Increased vigilance to avoid a disaster this summer

Une vigilance accrue pour éviter une catastrophe cet été

The greatest vigilance is called for, this summer, in swimming pools and bodies of water in Québec, if one wants to avoid a disaster scenario such as the one that is emerging in some u.s. States, where there has been an alarming rise of drowning.

The summer of 2020, against a background of pandemic, has its own unique challenges and it will need to be extra careful, acknowledges the director-general of the lifesaving Society of Quebec, Raynald Hawkins.

The director general of Société de sauvetage, Raynald Hawkins.

Less likely to travel, many Quebecers have bought a residential pool. It is to be hoped that each of these new owners will adopt the best practices.

The drowning child is a “phenomenon silent” which can occur in 15 to 20 seconds only. Thus, the telework is to be avoided absolutely at the edge of the pool, and there must always be an appointed supervisor.

“The fact that I bring my computer on the edge of the pool thinking that I can monitor [the children] and then continue to respond to my e-mail, it is not, thank you,” says Mr. Hawkins.
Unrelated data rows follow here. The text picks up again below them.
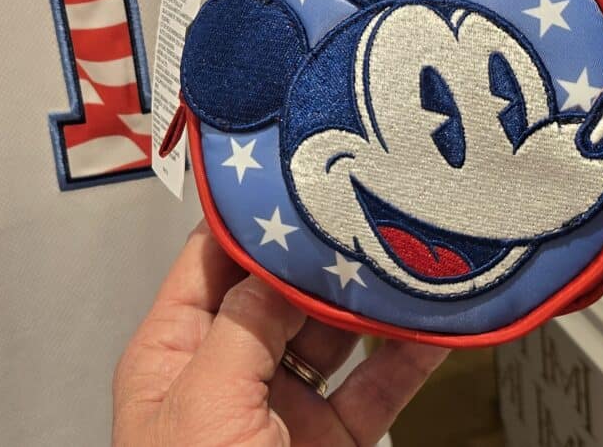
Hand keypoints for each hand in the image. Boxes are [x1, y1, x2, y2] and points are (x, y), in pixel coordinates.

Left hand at [113, 223, 448, 446]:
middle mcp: (225, 375)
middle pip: (279, 295)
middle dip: (326, 260)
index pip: (211, 264)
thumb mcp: (205, 405)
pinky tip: (432, 328)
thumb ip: (242, 328)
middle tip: (370, 217)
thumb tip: (273, 267)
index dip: (253, 223)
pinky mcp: (329, 444)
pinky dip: (407, 360)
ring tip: (409, 261)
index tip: (296, 182)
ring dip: (373, 305)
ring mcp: (280, 412)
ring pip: (334, 338)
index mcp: (170, 357)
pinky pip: (373, 390)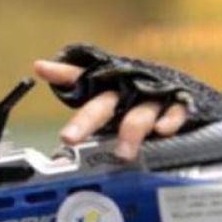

“The States of Florida and Texas have demonstrated to us that they had already a growth of 70 % of drownings in children and that telework could be a factor “, is cause for alarm Mr. Hawkins.

Brigade splash

The minister of municipal Affairs and Housing, Andrée Laforest, was in his company at Quebec, Sunday, for the launch of the brigade Splash that makes prevention.

Ms. Laforest said that she has rescued from drowning her own daughter, then five years old, several years ago, in an incident on a lake, to demonstrate that accidents only happen to others.

The little girl was found in bad shape under a island inflatable playing with another child, even if she had a floatation jacket. Fortunately, Ms. Laforest was not far away and had training in first aid.

During a press conference at the marina Saint-Roch, Sunday, rescuers were exposed to the new procedures being put in place to protect them, as well as the bathers, against the COVID-19. For example, they will be equipped with a mask, gloves and goggles.

“The time that I dive in and go get it – and then she was next to me, she was lifeless, and then it took me to do the manoeuvres “, said the minister.


In addition, Raynald Hawkins hopes that the restrictions in the public pools, water parks and beaches, where the capacity is reduced, will not lead the bathers to fall back to locations that are not designed and therefore more dangerous, as the natural rivers.

“You don’t know the background of this river-there. It takes a heavy downpour to change the flow of water, creating a new vortex, ” it warns.

Mr. Hawkins insists on the fact that it is necessary to give priority to the places of bathing boxes, noting that the thousands of rescuers who will ensure the safety of the patrons this summer have been trained in new procedures to prevent the COVID-19.

Drowning in Quebec

  • 25 deaths linked to the water this year compared to 22 at this time last year*

On average, the risk of drowning is:

  • 40% in the rivers
  • 30% in lakes
  • 15% in residential swimming pools
  • Less than 1% in places sidebars (public swimming pools, beaches, water parks)

*The lifesaving society of Quebec count officially, 31 deaths in 2020, as it includes in its count of the death of 6 snowmobilers last January in the lake Saint-Jean.